The pound was down 0.3% at $1.3925 at 1038 GMT, after falling 1% during Friday’s session to $1.3865.
A sell-off in Treasuries, which has pushed the yield on the benchmark note above 1.60% and strengthened the dollar, has added pressure on risk currencies like the pound.
But amid hopes for a relatively fast economic recovery following a speedy coronavirus vaccination programme and declining numbers of cases in Britain, the outlook for sterling remained positive, analysts said.
Bank of England Governor Andrew Bailey said on Monday he was now more positive about the British economy as the novel coronavirus was in retreat, though he cautioned that the COVID-19 effect was huge.

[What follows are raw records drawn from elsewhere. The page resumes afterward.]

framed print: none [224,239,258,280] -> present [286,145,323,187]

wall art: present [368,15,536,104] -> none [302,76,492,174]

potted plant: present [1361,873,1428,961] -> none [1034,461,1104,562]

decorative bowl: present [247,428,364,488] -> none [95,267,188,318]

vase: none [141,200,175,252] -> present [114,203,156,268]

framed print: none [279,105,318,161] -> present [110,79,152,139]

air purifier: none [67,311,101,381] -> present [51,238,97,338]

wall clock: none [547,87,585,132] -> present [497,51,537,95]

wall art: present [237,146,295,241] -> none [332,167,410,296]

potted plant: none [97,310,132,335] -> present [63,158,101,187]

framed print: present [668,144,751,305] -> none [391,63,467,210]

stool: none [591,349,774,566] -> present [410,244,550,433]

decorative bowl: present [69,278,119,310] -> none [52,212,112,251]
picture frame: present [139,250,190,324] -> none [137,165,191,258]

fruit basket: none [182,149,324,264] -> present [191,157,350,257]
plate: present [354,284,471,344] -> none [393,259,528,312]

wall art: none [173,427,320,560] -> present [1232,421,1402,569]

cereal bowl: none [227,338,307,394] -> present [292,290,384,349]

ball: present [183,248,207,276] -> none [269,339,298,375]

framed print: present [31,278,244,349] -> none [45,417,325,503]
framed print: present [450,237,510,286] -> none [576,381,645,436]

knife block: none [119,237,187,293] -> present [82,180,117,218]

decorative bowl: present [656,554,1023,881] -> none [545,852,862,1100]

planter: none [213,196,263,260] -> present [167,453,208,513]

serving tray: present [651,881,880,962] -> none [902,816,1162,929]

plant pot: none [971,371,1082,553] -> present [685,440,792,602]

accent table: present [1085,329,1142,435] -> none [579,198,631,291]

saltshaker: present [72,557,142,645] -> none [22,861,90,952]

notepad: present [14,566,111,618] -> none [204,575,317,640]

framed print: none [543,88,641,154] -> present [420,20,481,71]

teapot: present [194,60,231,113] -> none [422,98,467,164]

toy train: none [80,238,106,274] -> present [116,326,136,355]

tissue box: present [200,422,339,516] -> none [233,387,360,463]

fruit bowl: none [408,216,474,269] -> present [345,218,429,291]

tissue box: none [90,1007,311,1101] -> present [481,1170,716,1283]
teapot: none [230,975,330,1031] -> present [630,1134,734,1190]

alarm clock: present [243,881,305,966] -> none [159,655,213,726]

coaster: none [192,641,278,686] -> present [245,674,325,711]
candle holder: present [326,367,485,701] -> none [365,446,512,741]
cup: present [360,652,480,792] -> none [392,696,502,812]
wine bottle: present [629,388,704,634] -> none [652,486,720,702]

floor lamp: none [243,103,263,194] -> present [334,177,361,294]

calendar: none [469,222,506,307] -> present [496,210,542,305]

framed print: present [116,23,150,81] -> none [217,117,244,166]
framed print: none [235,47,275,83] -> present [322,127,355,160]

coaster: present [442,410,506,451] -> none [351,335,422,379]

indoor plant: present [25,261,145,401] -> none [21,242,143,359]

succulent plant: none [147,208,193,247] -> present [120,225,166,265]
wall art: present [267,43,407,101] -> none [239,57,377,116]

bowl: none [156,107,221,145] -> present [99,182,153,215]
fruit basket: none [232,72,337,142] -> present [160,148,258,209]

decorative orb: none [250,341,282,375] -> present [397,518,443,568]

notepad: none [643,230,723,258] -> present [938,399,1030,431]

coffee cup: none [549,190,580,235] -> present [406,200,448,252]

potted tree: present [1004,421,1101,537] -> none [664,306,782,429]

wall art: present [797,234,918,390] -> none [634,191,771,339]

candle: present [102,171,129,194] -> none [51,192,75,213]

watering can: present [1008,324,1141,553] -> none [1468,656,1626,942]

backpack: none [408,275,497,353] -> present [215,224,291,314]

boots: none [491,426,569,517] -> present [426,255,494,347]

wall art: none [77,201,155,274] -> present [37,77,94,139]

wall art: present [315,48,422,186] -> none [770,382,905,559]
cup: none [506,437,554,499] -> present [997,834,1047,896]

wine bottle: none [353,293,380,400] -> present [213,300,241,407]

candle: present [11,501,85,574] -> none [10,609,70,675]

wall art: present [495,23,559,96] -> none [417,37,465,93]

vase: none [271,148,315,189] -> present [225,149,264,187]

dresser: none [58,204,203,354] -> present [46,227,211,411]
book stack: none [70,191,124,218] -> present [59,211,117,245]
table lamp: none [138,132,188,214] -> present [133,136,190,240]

“Sterling’s price action this morning is predominantly a retracement of Friday’s losses,” said Simon Harvey, Senior FX Market Analyst at Monex Europe.
“The pound is unlikely to widely disconnect from the 1.40- handle without a major shift from the BoE or a hiccup occurring with the government’s plans to reopen.”
Britain has suffered Europe’s highest COVID-19 death toll, but is rolling out vaccines faster than other European countries and the government hopes to fully lift social-distancing restrictions by late June.
Versus the euro, sterling rose 0.2% to 85.64 pence, after falling to 85.98 pence on Friday for the first time since March 8.
Sterling has gained more than 5% against the euro in the past three months and more than 3% versus the dollar as about 24 million people have received at least one vaccine dose in Britain.
Also buoying the pound this year are dwindling expectations that the BoE will push interest rates below zero, and a Brexit trade deal signed in December with the European Union.
An Accenture survey showed on Monday that British businesses are more likely to expect a rebound in activity this year than their counterparts abroad, and expectations of a pick-up in growth are stronger than at any point since 2015.